Lovegrove will be taking part in a panel at this year's FutureBook conference on December 1st, talking about alternative publishing approaches and how publishers and authors can reach more readers in a distracted world. She believes that independent publishing is where the innovation is really happening, and cites independents including OWN IT!, Peepal Tree Press and Jacaranda Books as publishers she is currently impressed by.
"I just judged the Clarissa Luard Award for Independent Publishers and it’s astounding to me how brilliant and dynamic independent publishers are," she enthuses. "It’s much more of a vocation than a job. If there is a way we can harness that, that is how we are going to create much better books.

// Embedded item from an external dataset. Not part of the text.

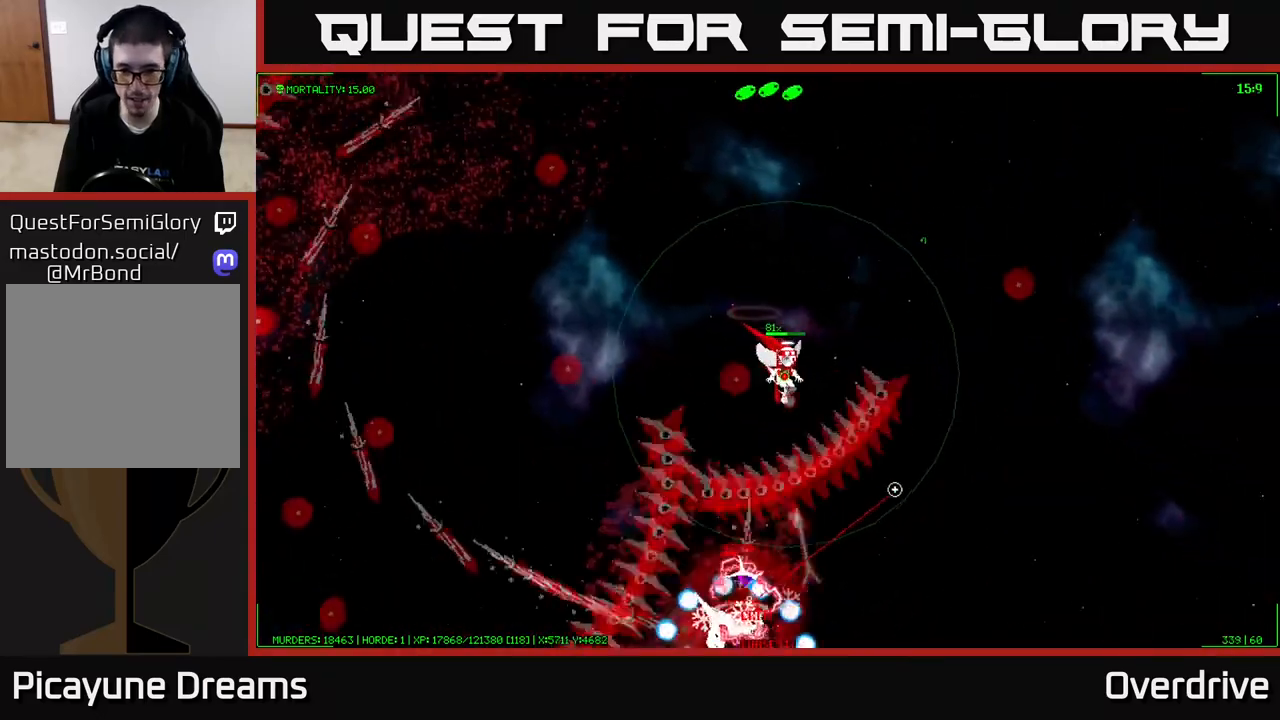
{"buttons": [], "left_stick": "up-left", "right_stick": "down", "events": [[83, "left_stick", "up-left"], [117, "right_stick", "down"]]}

That’s the biggest challenge for publishing - how we are going to harness that agility and dynamism."
At Dialogue Books, Lovegrove is tasked with publishing fiction and non-fiction - commercial and literary - books that have inclusivity at their heart. Her first four acquisitions range from a crime novel set in Southall to a novel about a world in which female-to-female conception is possible.
She was one of The Bookseller’s Rising Stars Class of 2017, and previous roles includes owning and running a bookshop in Berlin and working at her own scouting agency, Dialogue Scouting - jobs in which she took on a variety of different responsibilities.
In a publishing house, by contrast, "I am always amazed at how little crossover there is in terms of roles. I think that has been the biggest learning curve."